• **Exercise objective**
For this exercise, reproduce the entries below exactly, but only from the line containing "December 16, 2025" through the line containing "November 20, 2024", both included.

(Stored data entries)
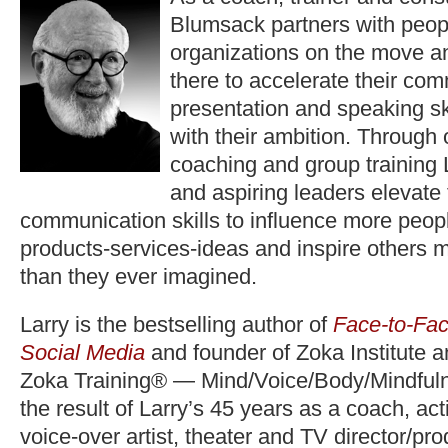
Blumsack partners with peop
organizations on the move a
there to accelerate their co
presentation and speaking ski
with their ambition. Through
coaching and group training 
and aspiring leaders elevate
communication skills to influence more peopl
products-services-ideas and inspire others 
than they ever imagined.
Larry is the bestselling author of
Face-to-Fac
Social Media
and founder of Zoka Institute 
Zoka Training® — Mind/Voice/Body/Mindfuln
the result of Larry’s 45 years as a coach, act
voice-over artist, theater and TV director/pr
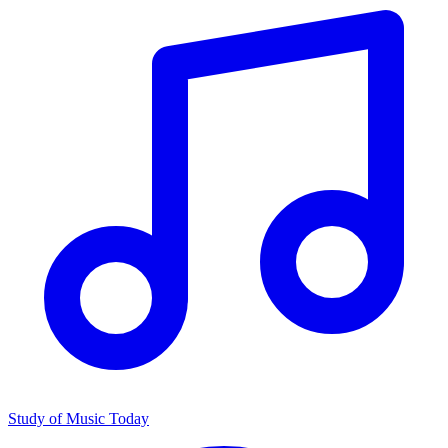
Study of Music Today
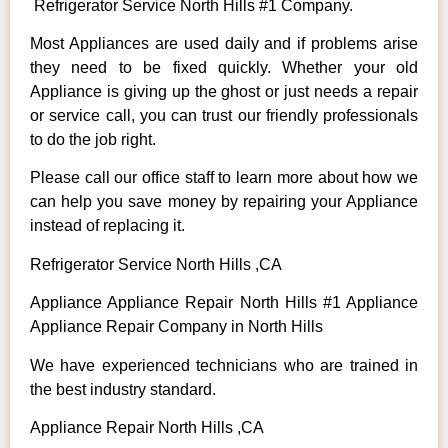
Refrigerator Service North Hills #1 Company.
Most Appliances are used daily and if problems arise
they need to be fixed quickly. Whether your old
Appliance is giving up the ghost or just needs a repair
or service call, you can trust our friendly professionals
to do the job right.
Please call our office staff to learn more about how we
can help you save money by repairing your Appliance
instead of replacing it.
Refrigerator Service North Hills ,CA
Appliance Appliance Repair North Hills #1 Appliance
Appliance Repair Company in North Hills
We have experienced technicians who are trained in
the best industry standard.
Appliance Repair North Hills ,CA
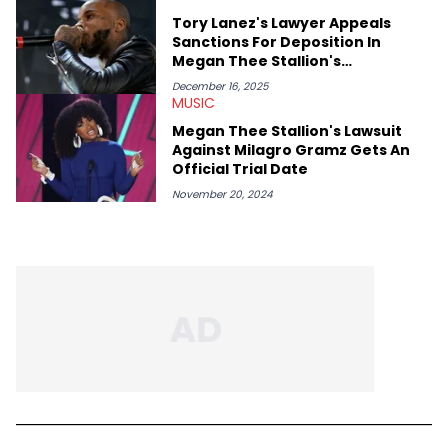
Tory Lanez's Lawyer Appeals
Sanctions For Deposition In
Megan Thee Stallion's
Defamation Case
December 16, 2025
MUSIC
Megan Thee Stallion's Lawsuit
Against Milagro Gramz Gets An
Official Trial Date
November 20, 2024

* * *

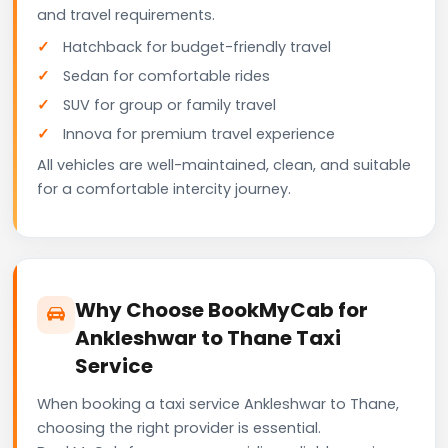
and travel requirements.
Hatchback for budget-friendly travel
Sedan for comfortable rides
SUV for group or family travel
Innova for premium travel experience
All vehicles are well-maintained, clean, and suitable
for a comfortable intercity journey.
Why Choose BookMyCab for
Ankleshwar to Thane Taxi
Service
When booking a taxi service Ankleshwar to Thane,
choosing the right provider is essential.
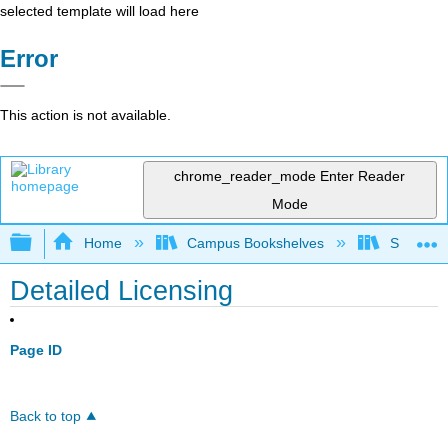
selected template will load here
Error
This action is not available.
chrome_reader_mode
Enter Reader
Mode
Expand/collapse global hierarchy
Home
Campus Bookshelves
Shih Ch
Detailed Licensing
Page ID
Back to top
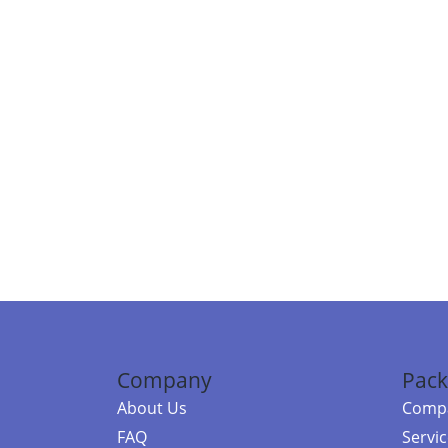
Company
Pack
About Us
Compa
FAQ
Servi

--

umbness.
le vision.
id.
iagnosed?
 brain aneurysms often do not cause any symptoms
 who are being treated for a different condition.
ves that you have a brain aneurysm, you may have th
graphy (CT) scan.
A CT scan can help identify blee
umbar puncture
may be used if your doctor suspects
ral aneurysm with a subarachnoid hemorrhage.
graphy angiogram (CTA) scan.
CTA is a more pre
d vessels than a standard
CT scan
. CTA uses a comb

• **Written reply**
December 16, 2025
MUSIC
Megan Thee Stallion's Lawsuit
Against Milagro Gramz Gets An
Official Trial Date
November 20, 2024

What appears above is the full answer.